The Great Firewall of China controls and censors the internet for 750 million inhabitants. They are under total surveillance and the police system claims to be able to predict when someone is going to commit a crime, and where.
The list of countries using mass surveillance, censorship and persecution on their citizens is a long one. Here’s a good review of the situation in different countries and how the trends look (spoiler: the world has declined by this measure 12 years in a row). Many countries compete to be worst in the world, but regardless of how you count it’s very difficult not to think that China beats them all.
The Chinese state controls the country’s 750 million internet users in an “utterly mind-boggling way”, as Edward Snowden has put it. The state controls the sites users can access, blocks VPN services and requires inhabitants to register using their real name to be able to post content. Social media and messaging apps in the country are under state surveillance, foreign apps are prohibited and even TikTok, which was founded in China, has a special version that blocks international content. Internet service providers in the country are forced to collaborate with the state, and all of China’s mobile phones are under constant monitoring via location data. The Chinese people’s internet experience is completely controlled and censored under what’s known as The Great Firewall of China and even by 2013 there were 2 million ‘internet public opinion analysts’ working manually to censor citizens’ messages online.
But of course the country doesn’t work merely with manual monitoring. In what has been called ‘public opinion analysis software’, the state collects data and uses AI to react to ‘sensitive material’. The list of activists, journalists and perfectly ordinary people imprisoned for criticizing China online seems endless. You only have to insult ‘heroes and martyrs’ to risk spending three years behind bars.
In the Police Cloud, the state has also constructed a system based on big data which is said to be able to ‘visualize’ hidden trends and relationships between people.
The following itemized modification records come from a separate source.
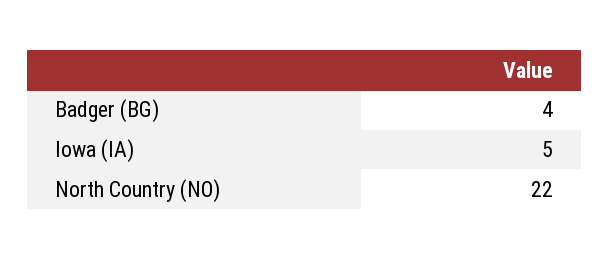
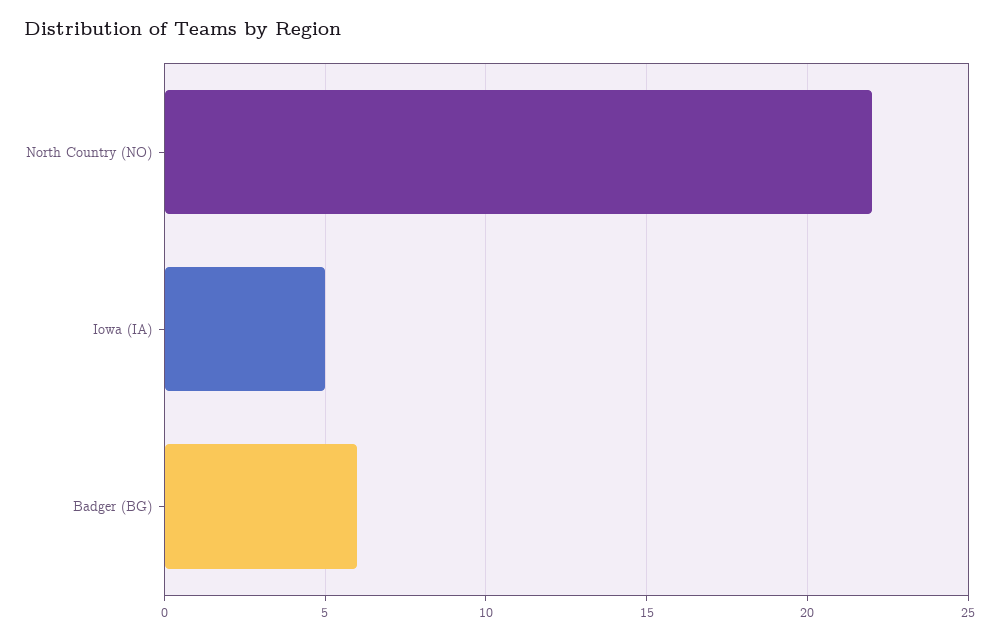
  {
-   "Badger (BG)": 4,
+   "Badger (BG)": 6,
    "Iowa (IA)": 5,
    "North Country (NO)": 22
  }

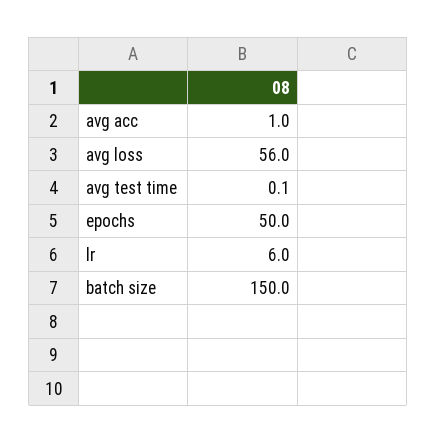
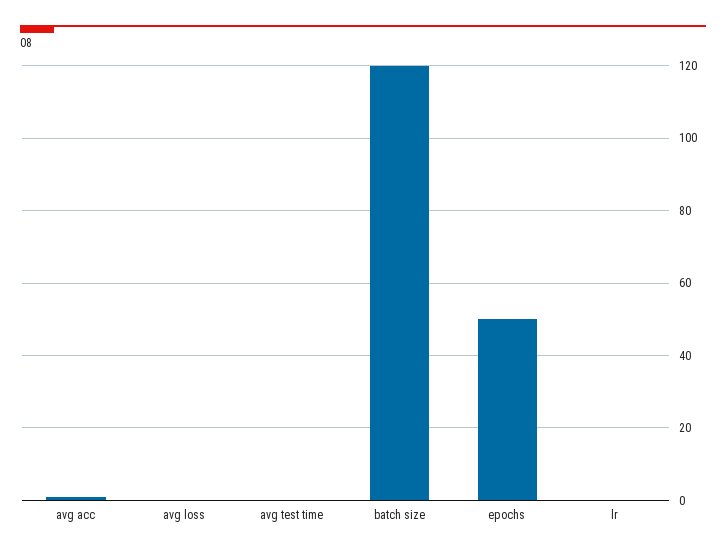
  {
    "avg acc": 1,
-   "avg loss": 56,
+   "avg loss": 0,
    "avg test time": 0.1,
    "epochs": 50,
-   "lr": 6,
+   "lr": 0,
-   "batch size": 150
+   "batch size": 120
  }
Using this system, the state draws up relationship maps and registers what it calls ‘extreme opinions’. Another part of the program is claimed to be able to predict crime and where it’s most likely to take place.
China also collect ‘voice prints’ from people, has installed more than half of the world’s 1 million surveillance cameras and has also introduced technology that not only contains face recognition but can even identify how you’re feeling. Overall, the image emerges of a surveillance society that’s not merely reminiscent of the dystopian societies we’ve read about in science fiction but in many ways goes well beyond them.
For authoritarian countries, mass surveillance is a tool of control, and significant resistance will be needed to improve the situation for the inhabitants of those countries. In totalitarian states, the technologies used to persecute dissenters, censor information and stifle protest movements. There’s no doubt about this – and this type of country isn’t exactly ashamed of it, either.
Democratic countries don’t boast about it as much and the consequences for those affected are not as severe. But we’ve already seen how mass surveillance is used to win free elections and how dissenters and journalists are monitored. There are several democratic countries on a slippery slope and the question is where they will end up when history is being written. Do they want to continue being democratic or not? Because that’s what mass surveillance is about. Mass surveillance equals control and is the opposite of freedom. And there’s a boundary somewhere. Somewhere, you finally lose your position as a free society. That’s why we fight for a free internet.